Encryption is all about keeping your information (e.g. stored data or communications) secure from attack, i.e. so that nobody else apart from those you intend can get access to it.
Technical attack
The first, and most obvious, line of defence against an attack is against the technical aspect of the encryption itself - an attack on the maths. You need systems where it is not possible for a computer to try every password in a few seconds, or where there are not mathematical tricks to extract the data.
It is fair to say that modern encryption systems are pretty good at this and getting better all of the time. This is the main thing people think of when considering the defence against attack.
However, as xkcd make very clear, tackling the mathematics is not how you attack good encryption. The "$5 wrench" is much more effective, sadly. So we need a defence against that.
Detection
One of the first things to consider is whether someone can detect you have something encrypted in the first place!

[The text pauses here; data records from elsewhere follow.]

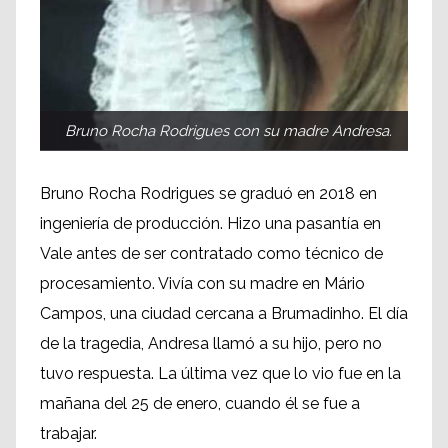
Bruno Rocha Rodrigues con su madre Andresa.
Bruno Rocha Rodrigues se graduó en 2018 en
ingeniería de producción. Hizo una pasantía en
Vale antes de ser contratado como técnico de
procesamiento. Vivía con su madre en Mário
Campos, una ciudad cercana a Brumadinho. El día
de la tragedia, Andresa llamó a su hijo, pero no
tuvo respuesta. La última vez que lo vio fue en la
mañana del 25 de enero, cuando él se fue a
trabajar.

If they cannot tell you have something encrypted, then they will not try and force the keys out of you with a $5 wrench!
There are several techniques for this. They generally rely on the fact that modern storage devices and things we store have spare space. So on a hard drive, you may have terabytes of space and actual content that is only a hundred megabytes. What is in the rest of the space? Well, it can be random data and nobody will think it is anything else. Except, if you know the right key you can turn random data in to an alternate file system with stuff on it. Drives have random data padding, or can, so you have some degree of plausible deniability.

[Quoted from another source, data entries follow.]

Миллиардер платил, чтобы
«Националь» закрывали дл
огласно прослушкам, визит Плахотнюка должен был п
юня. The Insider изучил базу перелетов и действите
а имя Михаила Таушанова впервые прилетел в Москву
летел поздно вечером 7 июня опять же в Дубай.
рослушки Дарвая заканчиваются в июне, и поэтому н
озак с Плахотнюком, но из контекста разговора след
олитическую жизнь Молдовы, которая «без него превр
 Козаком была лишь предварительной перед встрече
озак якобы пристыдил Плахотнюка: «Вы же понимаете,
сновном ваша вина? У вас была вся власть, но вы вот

Another, perhaps safer, system is using the random elements in some types of data. Audio, video, images, all have low levels of random noise. By replacing this with encrypted data, which looks like random noise, the images all look pretty much the same, but can be decoded. The nice thing is, as long as they are original recordings (so no reference to which they can be compared) there is typically no way to prove the "noise" is encrypted data and not "random" without the key. Again, plausible deniability.
Duress
Another simple approach, which may mean the $5 wrench gets re-applied, is that you can have a system were there is a duress code which, when used, wipes the data. You may think that it is hard to quickly wipe a hard disk, or that the hard disk can be copied first so you can always try again, but there are simple ways around that. The idea is you have a security device that holds the (long, and random) key used on the hard disk. It needs the code to extract the key to decode the disk. But, if given the wrong code, it wipes the key (which is quick and easy). It cannot be copied and has tamper detection as well, so trying to open it causes the key to be lost anyway. Apparently iPhones have this sort of technology now, but I don't think they have a duress code (yet) just the "wipe after a number of wrong attempts".
Deflection
Another cunning plan in that the encrypted data is arranged such that with one key you get the actual stored data, but with another, you get some benign data - though ideally the benign data wants to be something embarrassing that you might have wanted to encrypt. This is harder to do, as the data has to be somewhere, but with things like alternative file systems in hidden partitions, as above, it means that application of the $5 wrench can get access to encrypted data that "they" were sure was there, but not get the data you want to keep secret.
When it is not a $5 wrench
All of this is trying to address the adversary that is wanting to get to your data, on the assumption that they are "the bad guy". But what if the data is something you want to hide because you are a criminal?
Well, the problem is that every one of these techniques, designed to protect us against "the bad guy with the $5 wrench" work just as well to protect us from the FBI or the police. They will use threats of law enforcement, imprisonment, and so on, rather than a $5 wrench, but the answers are the same. If you can make it so they have no way to know there is something hidden at all, you win. If you can make it so after threats, you give a key that provides non-criminal data, you win. Even the duress code to wipe the data may work, if it does not flash up saying "wiping key" and just says "invalid code" and you can claim you really have forgotten the key.
The protections are the same, and so, if we are to continue to mostly win against the "bad guys" we will have systems that win against the police as well. That is just a fact of life, without which we open doors to criminals (and $5 wrenches). Sadly, maths does not understand law, and law should realise this and jus get over it and stop being an arse.